Actually, it's more a mini-mal I'm thinking of. Only for when it's below 3 foot. Other than that I'm a short board man all the way.
And Jimbo, believe it or not, the one time I actually ventured out into the "surf" at Bournemouth I was surprised at how much water was moving around. It was actually quite dangerous if you didn't know what you were doing.
I was at a party in October 01 and at about 4 am someone comes up with the bright idea to go skinny dipping. So we all bolt down to the ocean, where a howling westerly had whipped up 3-4 foot of absolute mush. We all stripped off and, in the driving rain, ran down and jumped in. I think I just bounced off the top of the water and ran straight back t put some clothes on it was that cold.
Anyway, the beach there has these groynes every 10 metres or so along the beach, which means when water starts running along the shore looking for a way back out, it hits the groyne, has nowhere to go, and so has to head back out along the wall of the groyne.

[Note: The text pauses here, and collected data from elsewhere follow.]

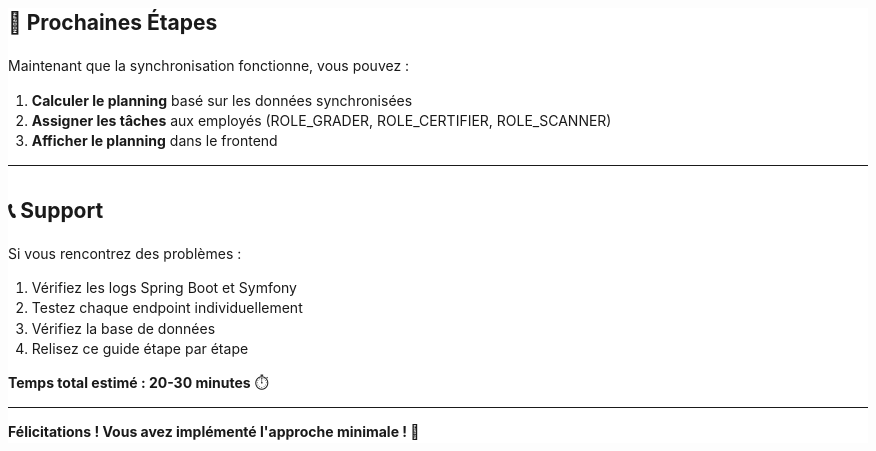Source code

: 
## 🚀 Prochaines Étapes

Maintenant que la synchronisation fonctionne, vous pouvez :

1. **Calculer le planning** basé sur les données synchronisées
2. **Assigner les tâches** aux employés (ROLE_GRADER, ROLE_CERTIFIER, ROLE_SCANNER)
3. **Afficher le planning** dans le frontend

---

## 📞 Support

Si vous rencontrez des problèmes :

1. Vérifiez les logs Spring Boot et Symfony
2. Testez chaque endpoint individuellement
3. Vérifiez la base de données
4. Relisez ce guide étape par étape

**Temps total estimé : 20-30 minutes** ⏱️

---

**Félicitations ! Vous avez implémenté l'approche minimale ! 🎊**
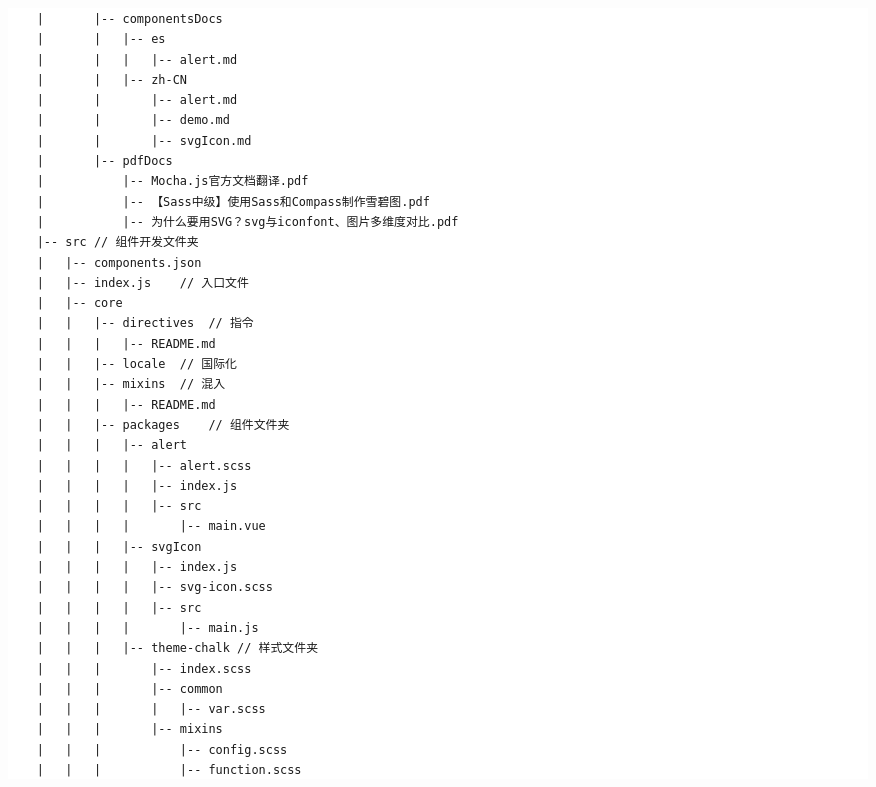        |       |-- componentsDocs
        |       |   |-- es
        |       |   |   |-- alert.md
        |       |   |-- zh-CN
        |       |       |-- alert.md
        |       |       |-- demo.md
        |       |       |-- svgIcon.md
        |       |-- pdfDocs
        |           |-- Mocha.js官方文档翻译.pdf
        |           |-- 【Sass中级】使用Sass和Compass制作雪碧图.pdf
        |           |-- 为什么要用SVG？svg与iconfont、图片多维度对比.pdf
        |-- src	// 组件开发文件夹
        |   |-- components.json
        |   |-- index.js	// 入口文件
        |   |-- core
        |   |   |-- directives	// 指令
        |   |   |   |-- README.md
        |   |   |-- locale	// 国际化
        |   |   |-- mixins	// 混入
        |   |   |   |-- README.md
        |   |   |-- packages	// 组件文件夹
        |   |   |   |-- alert
        |   |   |   |   |-- alert.scss
        |   |   |   |   |-- index.js
        |   |   |   |   |-- src
        |   |   |   |       |-- main.vue
        |   |   |   |-- svgIcon
        |   |   |   |   |-- index.js
        |   |   |   |   |-- svg-icon.scss
        |   |   |   |   |-- src
        |   |   |   |       |-- main.js
        |   |   |   |-- theme-chalk	// 样式文件夹
        |   |   |       |-- index.scss
        |   |   |       |-- common
        |   |   |       |   |-- var.scss
        |   |   |       |-- mixins
        |   |   |           |-- config.scss
        |   |   |           |-- function.scss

When you have a situation like that night, you quickly get massive gutters and trenches dug along the water line and beside the groyne and next thing LOOK OUT FOR THE RIP!!!! I reckon the currents were about as strong as you get for a 6 foot beach break in Sydney. I ended up fishing a few of my mates out of the water as they were getting quickly pulled out to sea. They had no idea what was going on.
They're weird the poms. There generally isn't even a hint of a wave in Bournemouth but as soon as it gets to 1/2 a foot they're out there in force. Unfortunately they have no idea what they are doing. So you can sit on the beach and watch them just sit in the one spot for half an hour or more and not catch a thing. You just feel like yelling out "Paddle down about 10 metres to your right", where the waves were breaking.